[Collected data]
::::::

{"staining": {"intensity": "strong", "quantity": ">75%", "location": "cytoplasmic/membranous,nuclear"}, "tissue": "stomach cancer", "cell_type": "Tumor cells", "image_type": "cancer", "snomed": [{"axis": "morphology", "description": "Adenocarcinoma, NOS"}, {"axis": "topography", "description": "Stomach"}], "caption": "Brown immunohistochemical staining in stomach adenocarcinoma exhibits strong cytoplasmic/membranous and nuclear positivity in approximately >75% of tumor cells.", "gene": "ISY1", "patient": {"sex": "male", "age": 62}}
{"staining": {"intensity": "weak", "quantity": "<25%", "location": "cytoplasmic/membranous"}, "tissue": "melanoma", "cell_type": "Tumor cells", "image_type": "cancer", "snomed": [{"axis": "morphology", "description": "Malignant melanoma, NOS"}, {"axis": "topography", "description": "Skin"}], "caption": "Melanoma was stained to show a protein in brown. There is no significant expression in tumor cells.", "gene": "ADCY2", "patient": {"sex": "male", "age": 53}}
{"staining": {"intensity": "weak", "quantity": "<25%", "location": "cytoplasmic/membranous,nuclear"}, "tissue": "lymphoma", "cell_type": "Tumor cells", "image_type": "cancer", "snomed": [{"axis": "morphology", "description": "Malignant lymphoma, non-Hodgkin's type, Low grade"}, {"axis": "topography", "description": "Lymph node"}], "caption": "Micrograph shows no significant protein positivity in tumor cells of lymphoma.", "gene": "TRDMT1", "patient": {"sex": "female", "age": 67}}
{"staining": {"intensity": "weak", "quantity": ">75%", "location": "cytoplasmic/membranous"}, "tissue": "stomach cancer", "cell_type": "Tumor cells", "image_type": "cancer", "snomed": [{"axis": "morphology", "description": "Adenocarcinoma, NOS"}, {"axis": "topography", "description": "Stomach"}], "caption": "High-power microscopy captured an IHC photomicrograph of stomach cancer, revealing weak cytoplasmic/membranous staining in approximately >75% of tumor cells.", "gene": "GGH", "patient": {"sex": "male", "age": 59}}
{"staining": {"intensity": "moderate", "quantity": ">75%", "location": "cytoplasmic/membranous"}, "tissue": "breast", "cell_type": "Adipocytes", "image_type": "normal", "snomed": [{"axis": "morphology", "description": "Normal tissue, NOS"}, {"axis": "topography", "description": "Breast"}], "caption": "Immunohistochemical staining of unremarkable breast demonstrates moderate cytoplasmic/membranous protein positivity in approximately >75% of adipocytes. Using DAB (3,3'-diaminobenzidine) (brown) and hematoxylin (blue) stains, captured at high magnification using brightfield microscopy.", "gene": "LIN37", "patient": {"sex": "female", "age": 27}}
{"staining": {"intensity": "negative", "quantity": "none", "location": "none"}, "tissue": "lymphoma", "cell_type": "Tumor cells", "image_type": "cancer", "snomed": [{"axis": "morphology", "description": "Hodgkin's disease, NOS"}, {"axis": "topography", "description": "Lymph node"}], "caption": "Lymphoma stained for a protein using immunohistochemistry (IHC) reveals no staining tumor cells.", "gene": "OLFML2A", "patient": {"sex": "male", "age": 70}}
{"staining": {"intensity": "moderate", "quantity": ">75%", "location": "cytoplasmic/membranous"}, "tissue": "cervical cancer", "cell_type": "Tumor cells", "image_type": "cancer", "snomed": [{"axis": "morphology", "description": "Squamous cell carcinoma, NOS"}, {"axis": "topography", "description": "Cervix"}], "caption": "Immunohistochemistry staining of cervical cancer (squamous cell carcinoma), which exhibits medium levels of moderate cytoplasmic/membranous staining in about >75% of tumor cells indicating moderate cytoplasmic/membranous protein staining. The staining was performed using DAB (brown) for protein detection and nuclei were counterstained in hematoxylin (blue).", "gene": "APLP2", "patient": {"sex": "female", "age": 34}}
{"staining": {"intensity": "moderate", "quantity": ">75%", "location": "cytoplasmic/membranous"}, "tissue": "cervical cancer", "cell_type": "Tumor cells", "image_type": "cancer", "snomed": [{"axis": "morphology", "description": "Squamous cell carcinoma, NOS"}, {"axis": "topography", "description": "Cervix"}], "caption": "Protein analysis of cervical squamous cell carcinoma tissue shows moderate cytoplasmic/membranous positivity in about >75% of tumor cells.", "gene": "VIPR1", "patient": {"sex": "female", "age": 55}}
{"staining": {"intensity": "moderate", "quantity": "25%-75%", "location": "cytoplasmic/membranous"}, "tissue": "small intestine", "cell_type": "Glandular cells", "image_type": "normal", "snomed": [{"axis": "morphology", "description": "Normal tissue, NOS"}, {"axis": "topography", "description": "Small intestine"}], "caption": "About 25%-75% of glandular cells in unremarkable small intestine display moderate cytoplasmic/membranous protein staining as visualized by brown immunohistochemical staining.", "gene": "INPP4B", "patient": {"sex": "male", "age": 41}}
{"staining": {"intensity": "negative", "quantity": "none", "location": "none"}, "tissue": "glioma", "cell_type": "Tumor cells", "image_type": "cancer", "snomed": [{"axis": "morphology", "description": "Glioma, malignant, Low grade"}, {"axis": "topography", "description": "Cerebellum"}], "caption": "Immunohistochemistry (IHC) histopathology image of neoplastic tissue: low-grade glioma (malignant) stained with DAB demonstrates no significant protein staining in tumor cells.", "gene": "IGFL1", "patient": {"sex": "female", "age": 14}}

::::::

#### ASSIGNED TASK:
Can you write out the lines above, from the first one through the one containing "was stained to", exactly as they appear and nothing more?

#### RESULT FOR THIS EXERCISE:
{"staining": {"intensity": "strong", "quantity": ">75%", "location": "cytoplasmic/membranous,nuclear"}, "tissue": "stomach cancer", "cell_type": "Tumor cells", "image_type": "cancer", "snomed": [{"axis": "morphology", "description": "Adenocarcinoma, NOS"}, {"axis": "topography", "description": "Stomach"}], "caption": "Brown immunohistochemical staining in stomach adenocarcinoma exhibits strong cytoplasmic/membranous and nuclear positivity in approximately >75% of tumor cells.", "gene": "ISY1", "patient": {"sex": "male", "age": 62}}
{"staining": {"intensity": "weak", "quantity": "<25%", "location": "cytoplasmic/membranous"}, "tissue": "melanoma", "cell_type": "Tumor cells", "image_type": "cancer", "snomed": [{"axis": "morphology", "description": "Malignant melanoma, NOS"}, {"axis": "topography", "description": "Skin"}], "caption": "Melanoma was stained to show a protein in brown. There is no significant expression in tumor cells.", "gene": "ADCY2", "patient": {"sex": "male", "age": 53}}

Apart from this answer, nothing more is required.